We love the location and amenities at Sandcastle in PTown. In fact, we just bought an oceanfront studio there on Columbus Day weekend. These units are small but have cooking facilities. You can't beat the proximity to PTown, without being in the thick of it. Nice indoor and outdoor pools, and of course the Bayside beach with wonderful views of PTown at night.

We also own at and love Colonial Acres Cottages in West Yarmouth. Really nice spot about a mile from Rt 28, and a very short walk to Lewis Bay Beach. Excellent choice for families. They have an indoor pool where the roof retracts in warm weather. Another of our favorite timeshares on the Cape. 

We have stayed at Mariner Point in Falmouth in a studio many years ago. Very small unit, but the small beach was right across the street. Nice views from the resort and outdoor pool.  We too would like to go back to Falmouth, in the off season, and try the Beachside resort on a getaway. Falmouth is a very nice seaside walking community.

If you can travel to Cape Cod outside of summer, September and October are the best months in my opinion!


----------



## e.bram (Sep 2, 2008)

Just got back from Surfside Resort in Falmouth. We stayed in a 2 br. oceanfront unit(all rooms had a balcony facing the ocean). Full kitchen and indoor and outdoor pools as well as a private beach. Check it out.


----------



## kaylasmom97 (Sep 3, 2008)

Thanks so much for all the info.  We are looking at going to the cape next summer, if we are lucky enough!


----------



## massvacationer (Sep 5, 2008)

I was on the Cape a couple of weeks ago, staying in the Falmouth area, and I took a drive through the Briarwood Resort in Falmouth.

The townhouses themselves looked pretty nice, like residential condo-townhouses,  I believe they were originally intended to be full ownership condos.  It looked like they had put up some new white stockade privacy fences around he units' patios.  

The landscaping was not in real appealing shape. Very dry etc.  And, the complexe's road and driveways need to be repaved.  

it looked okay, but Briarwood just didn't grab me as a place that I'd like to spend a whole week.


----------



## wackymother (Sep 5, 2008)

We own at Briarwood and the units are very large, clean, and comfortable. Each townhouse has a full eat-in kitchen, well equipped, plus its own private patio (that's the white fences) with its own grill and picnic table. There's a tennis court, children's playground with play sand, and a small outdoor pool. I'm surprised the grounds looked tired, because we thought they looked pretty spiffy last summer. 

It's not on the beach, but it's within a ten-minute drive of seven or eight nice ones.
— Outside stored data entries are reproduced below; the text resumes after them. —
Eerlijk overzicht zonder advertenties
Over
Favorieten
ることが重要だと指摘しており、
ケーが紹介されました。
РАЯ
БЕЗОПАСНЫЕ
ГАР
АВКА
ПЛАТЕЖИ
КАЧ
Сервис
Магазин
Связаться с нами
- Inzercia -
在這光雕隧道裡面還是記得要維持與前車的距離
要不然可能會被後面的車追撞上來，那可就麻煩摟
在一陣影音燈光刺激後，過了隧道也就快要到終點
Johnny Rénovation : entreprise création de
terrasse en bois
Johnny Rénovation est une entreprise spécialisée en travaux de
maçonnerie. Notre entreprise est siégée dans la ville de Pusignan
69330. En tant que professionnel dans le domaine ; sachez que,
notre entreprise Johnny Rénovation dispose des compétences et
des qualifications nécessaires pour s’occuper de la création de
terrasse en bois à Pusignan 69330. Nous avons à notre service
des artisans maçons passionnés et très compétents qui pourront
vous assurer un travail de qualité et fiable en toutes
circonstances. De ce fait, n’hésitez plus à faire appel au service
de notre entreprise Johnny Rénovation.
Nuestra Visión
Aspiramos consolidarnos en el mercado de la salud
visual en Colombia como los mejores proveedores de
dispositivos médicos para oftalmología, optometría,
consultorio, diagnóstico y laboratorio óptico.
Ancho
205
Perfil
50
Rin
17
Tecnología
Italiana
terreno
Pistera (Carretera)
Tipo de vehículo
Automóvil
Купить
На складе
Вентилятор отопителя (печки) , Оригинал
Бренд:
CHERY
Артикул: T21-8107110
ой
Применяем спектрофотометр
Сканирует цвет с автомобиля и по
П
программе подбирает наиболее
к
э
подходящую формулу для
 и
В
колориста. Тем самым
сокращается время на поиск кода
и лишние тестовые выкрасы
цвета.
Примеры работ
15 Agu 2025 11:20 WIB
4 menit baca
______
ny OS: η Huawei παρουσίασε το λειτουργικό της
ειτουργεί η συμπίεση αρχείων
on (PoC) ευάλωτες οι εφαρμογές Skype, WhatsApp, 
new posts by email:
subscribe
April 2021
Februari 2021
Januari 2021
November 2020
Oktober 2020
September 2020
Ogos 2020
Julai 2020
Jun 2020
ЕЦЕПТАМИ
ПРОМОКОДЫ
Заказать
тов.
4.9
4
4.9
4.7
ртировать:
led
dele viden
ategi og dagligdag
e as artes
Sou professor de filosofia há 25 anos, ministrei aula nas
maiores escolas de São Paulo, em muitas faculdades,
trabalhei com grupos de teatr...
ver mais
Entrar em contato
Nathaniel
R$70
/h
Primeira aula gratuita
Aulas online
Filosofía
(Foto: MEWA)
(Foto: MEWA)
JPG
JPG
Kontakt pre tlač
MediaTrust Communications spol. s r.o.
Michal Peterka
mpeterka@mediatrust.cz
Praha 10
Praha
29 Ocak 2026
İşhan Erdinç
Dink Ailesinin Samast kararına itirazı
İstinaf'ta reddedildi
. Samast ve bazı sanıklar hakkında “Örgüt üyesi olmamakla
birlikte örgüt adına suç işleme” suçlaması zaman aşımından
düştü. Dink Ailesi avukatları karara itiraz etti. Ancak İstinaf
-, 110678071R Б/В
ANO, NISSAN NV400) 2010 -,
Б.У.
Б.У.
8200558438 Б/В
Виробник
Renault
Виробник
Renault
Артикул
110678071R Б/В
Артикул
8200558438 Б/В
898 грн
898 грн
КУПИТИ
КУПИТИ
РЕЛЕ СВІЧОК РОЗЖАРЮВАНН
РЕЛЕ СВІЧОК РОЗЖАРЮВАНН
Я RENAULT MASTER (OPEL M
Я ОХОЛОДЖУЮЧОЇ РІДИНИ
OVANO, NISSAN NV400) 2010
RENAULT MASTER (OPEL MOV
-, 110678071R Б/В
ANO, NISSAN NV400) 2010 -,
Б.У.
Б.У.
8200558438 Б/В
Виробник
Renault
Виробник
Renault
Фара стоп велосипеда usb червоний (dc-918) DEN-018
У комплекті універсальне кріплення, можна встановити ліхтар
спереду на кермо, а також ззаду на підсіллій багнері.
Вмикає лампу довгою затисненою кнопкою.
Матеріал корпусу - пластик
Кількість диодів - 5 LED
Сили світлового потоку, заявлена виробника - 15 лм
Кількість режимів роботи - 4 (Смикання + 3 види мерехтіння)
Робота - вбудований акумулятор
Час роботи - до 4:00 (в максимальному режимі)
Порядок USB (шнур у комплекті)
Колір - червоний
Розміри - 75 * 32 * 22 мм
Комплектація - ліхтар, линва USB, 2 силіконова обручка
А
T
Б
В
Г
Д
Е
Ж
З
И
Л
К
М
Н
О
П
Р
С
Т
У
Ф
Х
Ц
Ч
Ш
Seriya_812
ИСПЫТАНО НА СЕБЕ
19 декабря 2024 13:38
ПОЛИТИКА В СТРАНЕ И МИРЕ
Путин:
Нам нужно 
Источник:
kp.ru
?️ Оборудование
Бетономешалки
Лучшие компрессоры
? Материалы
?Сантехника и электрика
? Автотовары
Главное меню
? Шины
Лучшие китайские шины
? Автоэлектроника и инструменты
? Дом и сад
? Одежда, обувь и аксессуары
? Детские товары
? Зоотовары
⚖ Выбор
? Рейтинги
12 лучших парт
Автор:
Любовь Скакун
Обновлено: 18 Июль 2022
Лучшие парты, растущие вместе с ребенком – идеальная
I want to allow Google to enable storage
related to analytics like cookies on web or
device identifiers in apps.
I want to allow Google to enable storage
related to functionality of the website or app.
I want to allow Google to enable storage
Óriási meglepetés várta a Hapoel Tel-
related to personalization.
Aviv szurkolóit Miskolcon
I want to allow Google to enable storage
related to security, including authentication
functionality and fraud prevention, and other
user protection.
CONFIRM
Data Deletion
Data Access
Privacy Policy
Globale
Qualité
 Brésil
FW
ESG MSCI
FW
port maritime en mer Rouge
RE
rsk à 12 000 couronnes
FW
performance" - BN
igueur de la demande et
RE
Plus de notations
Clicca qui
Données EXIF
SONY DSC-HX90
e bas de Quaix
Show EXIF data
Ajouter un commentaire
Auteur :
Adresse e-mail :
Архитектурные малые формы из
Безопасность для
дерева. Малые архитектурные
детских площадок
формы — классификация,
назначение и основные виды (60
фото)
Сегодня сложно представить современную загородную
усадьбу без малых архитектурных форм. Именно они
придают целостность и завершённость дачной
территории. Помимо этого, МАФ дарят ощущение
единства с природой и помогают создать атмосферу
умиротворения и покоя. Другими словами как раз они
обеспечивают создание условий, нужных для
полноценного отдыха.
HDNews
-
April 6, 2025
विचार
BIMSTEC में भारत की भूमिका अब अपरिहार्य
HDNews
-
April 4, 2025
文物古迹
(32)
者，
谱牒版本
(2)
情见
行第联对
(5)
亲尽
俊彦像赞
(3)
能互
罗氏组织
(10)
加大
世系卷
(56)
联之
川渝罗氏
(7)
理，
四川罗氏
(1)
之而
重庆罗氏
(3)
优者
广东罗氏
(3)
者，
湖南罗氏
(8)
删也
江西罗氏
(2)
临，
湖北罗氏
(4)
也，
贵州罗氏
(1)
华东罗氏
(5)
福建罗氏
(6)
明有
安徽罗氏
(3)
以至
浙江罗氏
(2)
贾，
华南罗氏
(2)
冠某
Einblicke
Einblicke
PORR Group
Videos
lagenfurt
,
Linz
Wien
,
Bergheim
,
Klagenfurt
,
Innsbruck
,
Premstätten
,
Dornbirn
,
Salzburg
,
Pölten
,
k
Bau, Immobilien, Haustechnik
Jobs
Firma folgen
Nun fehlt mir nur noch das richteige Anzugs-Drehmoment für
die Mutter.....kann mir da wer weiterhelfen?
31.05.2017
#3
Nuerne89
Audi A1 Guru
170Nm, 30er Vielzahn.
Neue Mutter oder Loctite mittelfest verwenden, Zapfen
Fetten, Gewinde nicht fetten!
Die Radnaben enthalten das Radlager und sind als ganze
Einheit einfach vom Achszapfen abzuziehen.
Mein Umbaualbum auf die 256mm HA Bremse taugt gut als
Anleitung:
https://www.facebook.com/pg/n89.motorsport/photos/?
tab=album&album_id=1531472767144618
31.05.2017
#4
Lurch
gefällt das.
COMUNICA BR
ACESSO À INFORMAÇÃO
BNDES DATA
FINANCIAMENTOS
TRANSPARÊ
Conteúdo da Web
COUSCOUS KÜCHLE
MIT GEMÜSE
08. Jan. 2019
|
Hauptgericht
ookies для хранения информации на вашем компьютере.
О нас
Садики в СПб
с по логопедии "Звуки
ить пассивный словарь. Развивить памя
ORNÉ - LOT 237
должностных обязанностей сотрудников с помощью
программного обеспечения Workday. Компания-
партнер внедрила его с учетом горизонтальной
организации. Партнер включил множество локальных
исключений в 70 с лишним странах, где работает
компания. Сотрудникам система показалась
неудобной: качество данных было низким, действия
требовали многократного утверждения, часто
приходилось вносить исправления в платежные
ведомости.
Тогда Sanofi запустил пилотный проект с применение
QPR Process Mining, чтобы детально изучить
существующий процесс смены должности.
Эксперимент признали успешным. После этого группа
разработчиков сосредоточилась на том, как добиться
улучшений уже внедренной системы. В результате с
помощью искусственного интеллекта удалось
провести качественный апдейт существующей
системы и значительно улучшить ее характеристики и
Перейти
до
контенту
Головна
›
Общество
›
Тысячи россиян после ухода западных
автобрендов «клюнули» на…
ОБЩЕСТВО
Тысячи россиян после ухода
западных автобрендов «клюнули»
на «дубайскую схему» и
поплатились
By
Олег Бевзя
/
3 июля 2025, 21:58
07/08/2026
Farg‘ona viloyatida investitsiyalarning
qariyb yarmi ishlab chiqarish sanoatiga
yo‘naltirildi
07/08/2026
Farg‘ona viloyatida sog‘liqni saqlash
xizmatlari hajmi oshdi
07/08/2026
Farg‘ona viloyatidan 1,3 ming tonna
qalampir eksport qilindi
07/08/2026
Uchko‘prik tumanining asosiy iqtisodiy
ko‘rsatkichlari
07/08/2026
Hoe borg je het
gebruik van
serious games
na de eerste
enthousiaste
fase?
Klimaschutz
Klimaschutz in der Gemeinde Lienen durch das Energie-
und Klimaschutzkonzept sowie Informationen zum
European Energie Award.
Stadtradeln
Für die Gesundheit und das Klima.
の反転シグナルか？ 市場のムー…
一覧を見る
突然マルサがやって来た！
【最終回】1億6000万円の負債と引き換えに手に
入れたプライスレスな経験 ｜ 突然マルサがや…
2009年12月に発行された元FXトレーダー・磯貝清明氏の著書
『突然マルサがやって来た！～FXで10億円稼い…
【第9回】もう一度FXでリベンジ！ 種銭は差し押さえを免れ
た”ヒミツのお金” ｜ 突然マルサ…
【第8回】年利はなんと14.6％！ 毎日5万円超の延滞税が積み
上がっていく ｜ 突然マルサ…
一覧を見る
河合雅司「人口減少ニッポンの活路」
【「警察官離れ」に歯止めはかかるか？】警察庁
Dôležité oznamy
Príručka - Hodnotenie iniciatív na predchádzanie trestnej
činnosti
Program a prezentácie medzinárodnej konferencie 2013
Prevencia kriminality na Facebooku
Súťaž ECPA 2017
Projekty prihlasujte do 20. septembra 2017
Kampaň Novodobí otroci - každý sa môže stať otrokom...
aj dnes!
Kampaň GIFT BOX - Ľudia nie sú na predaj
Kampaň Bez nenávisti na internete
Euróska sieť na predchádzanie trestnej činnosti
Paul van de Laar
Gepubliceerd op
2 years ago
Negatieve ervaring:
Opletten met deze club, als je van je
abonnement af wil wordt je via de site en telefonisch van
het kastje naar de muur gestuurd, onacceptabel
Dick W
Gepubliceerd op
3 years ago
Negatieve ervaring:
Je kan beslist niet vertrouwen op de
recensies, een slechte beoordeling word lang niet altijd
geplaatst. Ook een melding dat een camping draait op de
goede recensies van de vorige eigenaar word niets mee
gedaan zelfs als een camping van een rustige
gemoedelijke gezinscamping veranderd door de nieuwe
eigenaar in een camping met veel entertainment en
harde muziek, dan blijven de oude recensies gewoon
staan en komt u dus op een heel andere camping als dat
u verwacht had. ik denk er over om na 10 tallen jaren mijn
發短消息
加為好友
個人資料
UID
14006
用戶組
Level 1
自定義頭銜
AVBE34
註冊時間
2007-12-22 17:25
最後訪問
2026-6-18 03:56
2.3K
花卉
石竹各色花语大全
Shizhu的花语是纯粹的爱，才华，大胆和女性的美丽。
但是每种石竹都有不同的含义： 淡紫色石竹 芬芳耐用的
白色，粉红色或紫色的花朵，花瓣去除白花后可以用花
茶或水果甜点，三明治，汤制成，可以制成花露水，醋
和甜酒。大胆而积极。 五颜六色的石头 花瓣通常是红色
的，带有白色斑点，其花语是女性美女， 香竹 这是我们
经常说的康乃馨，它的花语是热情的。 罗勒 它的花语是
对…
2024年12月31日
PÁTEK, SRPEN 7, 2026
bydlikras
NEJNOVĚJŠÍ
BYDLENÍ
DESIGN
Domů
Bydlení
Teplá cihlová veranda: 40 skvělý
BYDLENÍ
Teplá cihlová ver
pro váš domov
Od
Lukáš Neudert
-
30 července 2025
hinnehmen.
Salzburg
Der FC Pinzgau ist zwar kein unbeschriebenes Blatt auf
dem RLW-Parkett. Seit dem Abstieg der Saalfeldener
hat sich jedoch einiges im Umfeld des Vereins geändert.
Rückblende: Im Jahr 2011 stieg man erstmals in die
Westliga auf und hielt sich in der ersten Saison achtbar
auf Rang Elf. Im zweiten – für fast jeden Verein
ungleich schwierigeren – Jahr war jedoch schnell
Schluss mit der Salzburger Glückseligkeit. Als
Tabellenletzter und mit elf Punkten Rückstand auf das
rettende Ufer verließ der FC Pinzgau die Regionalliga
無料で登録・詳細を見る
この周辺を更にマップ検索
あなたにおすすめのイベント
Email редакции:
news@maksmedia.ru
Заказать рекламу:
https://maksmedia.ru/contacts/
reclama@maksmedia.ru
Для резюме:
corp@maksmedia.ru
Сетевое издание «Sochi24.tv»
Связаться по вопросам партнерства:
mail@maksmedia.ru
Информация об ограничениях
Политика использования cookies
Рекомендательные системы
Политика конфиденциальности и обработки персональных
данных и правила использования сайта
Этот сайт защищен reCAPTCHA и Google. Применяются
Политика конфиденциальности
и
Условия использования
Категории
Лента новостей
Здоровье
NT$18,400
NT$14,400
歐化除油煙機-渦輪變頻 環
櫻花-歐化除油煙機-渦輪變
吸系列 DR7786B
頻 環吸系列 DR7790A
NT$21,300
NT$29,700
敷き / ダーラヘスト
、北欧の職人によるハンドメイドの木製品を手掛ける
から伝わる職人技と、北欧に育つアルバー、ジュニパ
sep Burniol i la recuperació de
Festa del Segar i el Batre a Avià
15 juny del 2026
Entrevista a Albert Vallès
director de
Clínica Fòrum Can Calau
We find it a very pleasant place to stay.


----------



## tonyg (Sep 6, 2008)

There are actually 3 Clancy's restaurants, 2 in Dennis and one in Yarmouth(next door to the Cove). The fish and chips are different at each one, but they are all quite good and despite trying them all-I still haven't made up my mind which is the best.


----------



## wickedawesome (Dec 14, 2008)

Tony, actually the Clancy's in Yarmouth closed a while ago. There is now a completely different restaurant in place. http://www.diparmarestaurant.com/
Based on the one experience I had in Clancy's in West Yarmouth I am not sad to see it go. The West Yarmouth Clancy's was not affiliated with the other two Clancy's in Dennis.


----------



## mike130 (Dec 15, 2008)

I'm staying at Brewster Green right now.  Great time of the year!  No waits at the restaurants, plenty of parking at the beach.


----------



## pcgirl54 (Dec 15, 2008)

Mike
If you get the chance see if the caretaker will show you the remodeled units if you are not occupying one. New kitchens and furniture. Really nice! Staff is very helpful so I do not think there would be an issue. Ask the front desk.


----------